Je ne suis pas sortie du calme gynécée ;
j’y ai vécu en partageant mes heures
entre les soins de la demeure,
mes écheveaux de laine et la maternité.

Dans le jardin sans horizon
où un jet d’eau chantait au milieu du gazon,
j’ai promené mes angoisses d’épouse
qui ressent en ses flancs les premières secousses
de l’inconnu qui sera son enfant.
Mon époux soutenait ma taille en souriant.

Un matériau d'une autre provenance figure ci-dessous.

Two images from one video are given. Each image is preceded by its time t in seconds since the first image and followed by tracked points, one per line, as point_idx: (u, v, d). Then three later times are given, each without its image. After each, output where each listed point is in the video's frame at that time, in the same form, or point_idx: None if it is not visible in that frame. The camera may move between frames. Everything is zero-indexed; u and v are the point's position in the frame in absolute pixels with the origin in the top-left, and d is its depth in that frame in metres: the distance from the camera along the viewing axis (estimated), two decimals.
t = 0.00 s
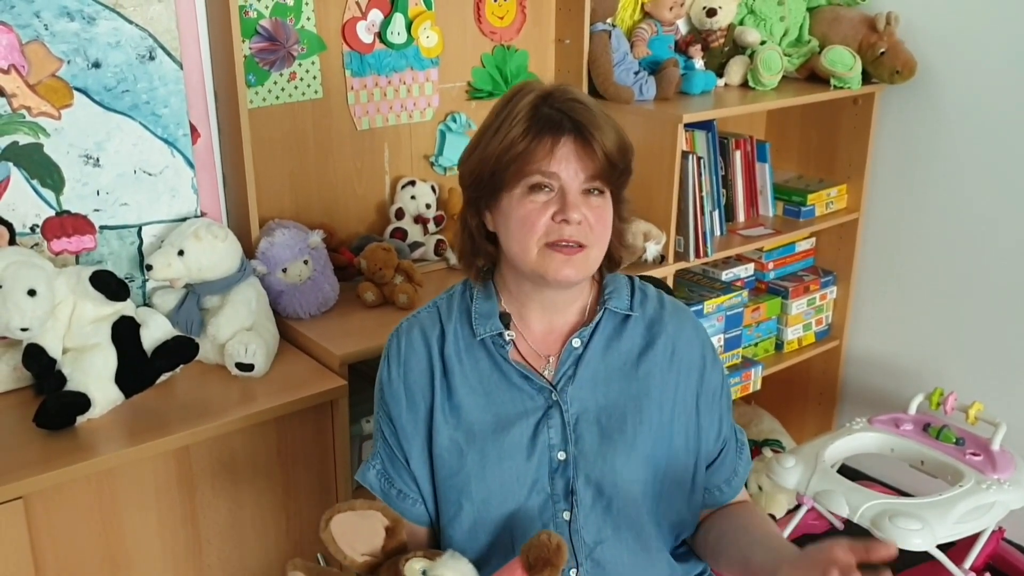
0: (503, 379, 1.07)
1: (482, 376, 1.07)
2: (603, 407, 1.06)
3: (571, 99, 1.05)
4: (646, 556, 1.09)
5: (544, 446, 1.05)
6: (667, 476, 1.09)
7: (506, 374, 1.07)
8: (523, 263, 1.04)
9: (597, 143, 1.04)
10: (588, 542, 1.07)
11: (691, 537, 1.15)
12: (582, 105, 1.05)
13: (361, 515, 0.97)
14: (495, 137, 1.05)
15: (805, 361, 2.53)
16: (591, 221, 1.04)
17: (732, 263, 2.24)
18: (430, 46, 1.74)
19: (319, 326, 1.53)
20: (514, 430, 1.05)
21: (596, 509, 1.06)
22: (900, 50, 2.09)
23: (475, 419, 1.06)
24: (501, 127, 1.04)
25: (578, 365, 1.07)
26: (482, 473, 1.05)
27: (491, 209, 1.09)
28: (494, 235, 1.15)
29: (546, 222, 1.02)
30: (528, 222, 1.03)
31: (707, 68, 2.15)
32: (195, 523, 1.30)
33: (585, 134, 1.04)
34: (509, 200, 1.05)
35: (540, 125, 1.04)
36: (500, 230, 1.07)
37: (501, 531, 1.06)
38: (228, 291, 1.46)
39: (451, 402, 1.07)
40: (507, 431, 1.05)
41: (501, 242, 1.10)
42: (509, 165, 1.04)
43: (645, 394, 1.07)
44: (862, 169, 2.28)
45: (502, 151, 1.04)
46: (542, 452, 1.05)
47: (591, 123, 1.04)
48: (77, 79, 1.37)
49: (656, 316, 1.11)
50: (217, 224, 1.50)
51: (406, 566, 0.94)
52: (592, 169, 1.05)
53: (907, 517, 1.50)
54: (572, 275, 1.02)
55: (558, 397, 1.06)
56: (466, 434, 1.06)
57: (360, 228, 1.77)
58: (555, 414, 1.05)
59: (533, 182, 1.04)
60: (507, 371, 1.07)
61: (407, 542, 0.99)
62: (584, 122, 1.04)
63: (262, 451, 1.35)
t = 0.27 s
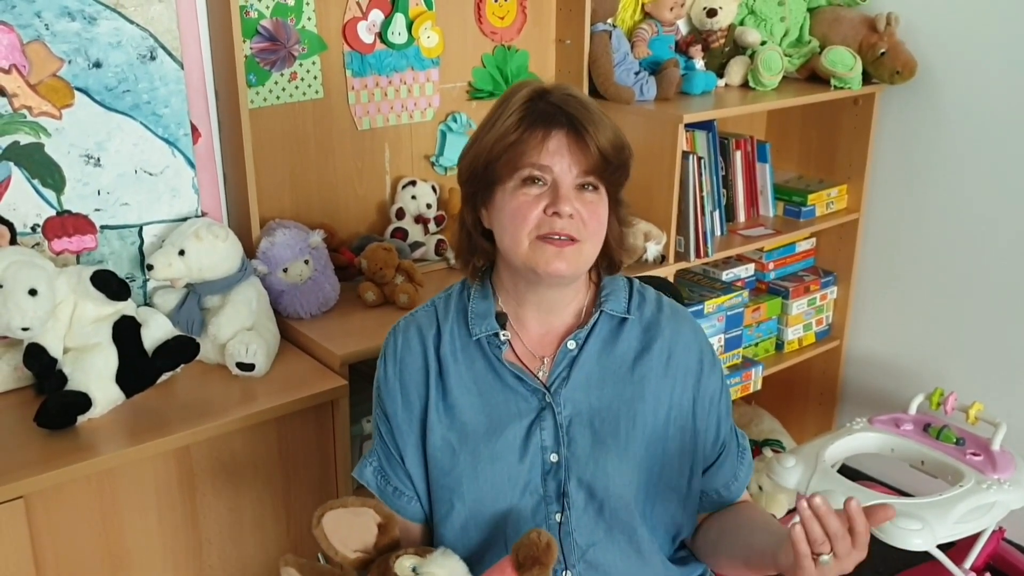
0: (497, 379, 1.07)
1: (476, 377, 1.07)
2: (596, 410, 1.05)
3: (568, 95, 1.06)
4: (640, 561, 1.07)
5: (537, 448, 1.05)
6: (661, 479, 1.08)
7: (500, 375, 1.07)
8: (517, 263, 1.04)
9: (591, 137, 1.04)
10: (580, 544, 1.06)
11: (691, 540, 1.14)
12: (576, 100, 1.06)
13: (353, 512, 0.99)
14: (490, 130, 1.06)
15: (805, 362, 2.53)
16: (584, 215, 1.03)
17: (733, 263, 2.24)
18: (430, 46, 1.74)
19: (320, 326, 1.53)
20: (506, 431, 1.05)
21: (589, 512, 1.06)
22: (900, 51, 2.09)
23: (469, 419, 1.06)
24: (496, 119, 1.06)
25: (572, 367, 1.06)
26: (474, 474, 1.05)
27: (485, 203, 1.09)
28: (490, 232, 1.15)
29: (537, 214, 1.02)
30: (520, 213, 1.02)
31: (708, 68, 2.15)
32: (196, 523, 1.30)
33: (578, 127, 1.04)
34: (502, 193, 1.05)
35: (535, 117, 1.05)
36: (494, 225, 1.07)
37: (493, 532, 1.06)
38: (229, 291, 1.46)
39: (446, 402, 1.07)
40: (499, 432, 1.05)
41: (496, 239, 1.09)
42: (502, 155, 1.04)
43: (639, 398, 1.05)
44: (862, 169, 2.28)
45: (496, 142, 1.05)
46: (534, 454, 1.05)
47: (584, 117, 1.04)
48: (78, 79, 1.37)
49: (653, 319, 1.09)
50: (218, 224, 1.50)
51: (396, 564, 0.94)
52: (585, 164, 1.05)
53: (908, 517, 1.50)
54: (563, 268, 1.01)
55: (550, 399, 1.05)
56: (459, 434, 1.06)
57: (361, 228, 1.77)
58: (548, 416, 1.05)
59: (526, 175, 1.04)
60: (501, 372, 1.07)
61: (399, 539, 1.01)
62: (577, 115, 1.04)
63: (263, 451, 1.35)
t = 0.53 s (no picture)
0: (493, 377, 1.07)
1: (473, 374, 1.08)
2: (591, 408, 1.05)
3: (565, 97, 1.06)
4: (634, 560, 1.07)
5: (532, 446, 1.06)
6: (657, 478, 1.08)
7: (497, 373, 1.07)
8: (515, 263, 1.04)
9: (587, 141, 1.04)
10: (575, 541, 1.07)
11: (690, 541, 1.13)
12: (573, 103, 1.05)
13: (349, 504, 1.00)
14: (486, 131, 1.06)
15: (806, 362, 2.53)
16: (579, 219, 1.03)
17: (733, 264, 2.25)
18: (431, 47, 1.74)
19: (321, 326, 1.54)
20: (501, 429, 1.06)
21: (584, 510, 1.06)
22: (901, 51, 2.10)
23: (465, 416, 1.07)
24: (492, 121, 1.06)
25: (568, 366, 1.06)
26: (469, 470, 1.06)
27: (482, 204, 1.09)
28: (487, 231, 1.15)
29: (532, 218, 1.02)
30: (515, 216, 1.03)
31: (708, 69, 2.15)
32: (198, 522, 1.31)
33: (573, 131, 1.04)
34: (498, 195, 1.06)
35: (531, 120, 1.05)
36: (490, 225, 1.07)
37: (488, 527, 1.07)
38: (230, 291, 1.47)
39: (443, 399, 1.08)
40: (494, 430, 1.06)
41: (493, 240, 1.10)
42: (498, 157, 1.05)
43: (635, 398, 1.05)
44: (863, 170, 2.28)
45: (491, 144, 1.05)
46: (529, 452, 1.06)
47: (580, 120, 1.04)
48: (80, 80, 1.37)
49: (651, 319, 1.09)
50: (219, 224, 1.51)
51: (388, 556, 0.96)
52: (580, 168, 1.05)
53: (908, 518, 1.50)
54: (557, 272, 1.01)
55: (546, 397, 1.05)
56: (455, 430, 1.07)
57: (362, 229, 1.77)
58: (543, 414, 1.05)
59: (521, 177, 1.04)
60: (498, 370, 1.07)
61: (394, 531, 1.03)
62: (572, 119, 1.04)
63: (264, 451, 1.35)
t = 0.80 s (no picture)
0: (490, 378, 1.07)
1: (470, 375, 1.08)
2: (586, 410, 1.05)
3: (565, 96, 1.05)
4: (629, 562, 1.07)
5: (527, 447, 1.05)
6: (653, 481, 1.07)
7: (494, 374, 1.07)
8: (513, 264, 1.04)
9: (582, 140, 1.03)
10: (570, 543, 1.06)
11: (688, 543, 1.13)
12: (572, 102, 1.05)
13: (342, 500, 1.01)
14: (485, 127, 1.07)
15: (805, 363, 2.53)
16: (572, 216, 1.02)
17: (733, 264, 2.25)
18: (430, 47, 1.74)
19: (320, 327, 1.53)
20: (497, 430, 1.05)
21: (578, 512, 1.06)
22: (900, 52, 2.09)
23: (462, 417, 1.07)
24: (491, 117, 1.06)
25: (565, 368, 1.06)
26: (464, 470, 1.06)
27: (481, 199, 1.10)
28: (486, 229, 1.17)
29: (525, 213, 1.01)
30: (509, 210, 1.02)
31: (707, 69, 2.15)
32: (196, 523, 1.30)
33: (570, 129, 1.03)
34: (494, 190, 1.06)
35: (530, 117, 1.05)
36: (487, 220, 1.07)
37: (483, 528, 1.07)
38: (229, 292, 1.46)
39: (439, 398, 1.08)
40: (490, 430, 1.05)
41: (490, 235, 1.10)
42: (495, 153, 1.05)
43: (631, 401, 1.04)
44: (862, 170, 2.28)
45: (489, 139, 1.05)
46: (525, 453, 1.05)
47: (576, 119, 1.03)
48: (78, 80, 1.37)
49: (649, 322, 1.08)
50: (218, 225, 1.51)
51: (380, 551, 0.96)
52: (576, 166, 1.04)
53: (907, 518, 1.50)
54: (549, 269, 1.01)
55: (541, 398, 1.05)
56: (451, 430, 1.07)
57: (361, 229, 1.77)
58: (538, 415, 1.05)
59: (517, 173, 1.04)
60: (494, 371, 1.07)
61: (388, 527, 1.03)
62: (569, 117, 1.03)
63: (263, 452, 1.35)
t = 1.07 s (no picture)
0: (487, 377, 1.07)
1: (467, 374, 1.08)
2: (582, 411, 1.05)
3: (574, 96, 1.05)
4: (623, 564, 1.07)
5: (523, 447, 1.05)
6: (649, 484, 1.07)
7: (492, 374, 1.07)
8: (511, 264, 1.04)
9: (585, 142, 1.02)
10: (564, 544, 1.06)
11: (686, 547, 1.14)
12: (579, 104, 1.04)
13: (339, 497, 1.01)
14: (492, 122, 1.07)
15: (805, 363, 2.53)
16: (571, 217, 1.02)
17: (732, 265, 2.25)
18: (429, 48, 1.74)
19: (318, 328, 1.53)
20: (493, 429, 1.06)
21: (573, 513, 1.06)
22: (899, 52, 2.09)
23: (458, 415, 1.07)
24: (499, 113, 1.07)
25: (562, 368, 1.06)
26: (460, 469, 1.06)
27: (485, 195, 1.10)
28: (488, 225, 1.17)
29: (523, 211, 1.01)
30: (508, 207, 1.02)
31: (707, 70, 2.15)
32: (195, 524, 1.30)
33: (573, 131, 1.03)
34: (495, 187, 1.06)
35: (537, 114, 1.04)
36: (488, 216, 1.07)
37: (477, 527, 1.07)
38: (227, 293, 1.46)
39: (437, 396, 1.08)
40: (486, 430, 1.06)
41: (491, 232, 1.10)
42: (498, 149, 1.05)
43: (627, 403, 1.04)
44: (862, 171, 2.27)
45: (495, 135, 1.05)
46: (520, 453, 1.05)
47: (581, 121, 1.03)
48: (76, 81, 1.37)
49: (648, 325, 1.08)
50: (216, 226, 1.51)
51: (373, 550, 0.95)
52: (578, 168, 1.03)
53: (907, 519, 1.50)
54: (547, 269, 1.00)
55: (538, 399, 1.05)
56: (448, 428, 1.07)
57: (360, 230, 1.77)
58: (535, 415, 1.05)
59: (519, 170, 1.04)
60: (492, 370, 1.07)
61: (384, 525, 1.03)
62: (574, 119, 1.03)
63: (262, 453, 1.35)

Dans le jardin sans horizon
clos d’une blanche galerie
où tournaient le soleil et l’ombre,
je suis restée longtemps assise
en allaitant le nourrisson
qui, jaloux de rester une part de mon sang.
s’accrochait au sein de ses lèvres
et de ses mains, avidement.

L’époux enrichissait mon lit de sa présence.
Dans le jardin sans horizon
j’ai vu mes beaux enfants jouer sur le gazon ;
leurs rires et leurs cris résonnaient dans mon âme.
Au doux abri de mon amour ils ont grandi.

Comme je fus heureuse entre les femmes,
à l’image du père j’ai modelé mes fils
et préparé mes filles, suivant leur destinée,
à goûter après moi les joies du gynécée.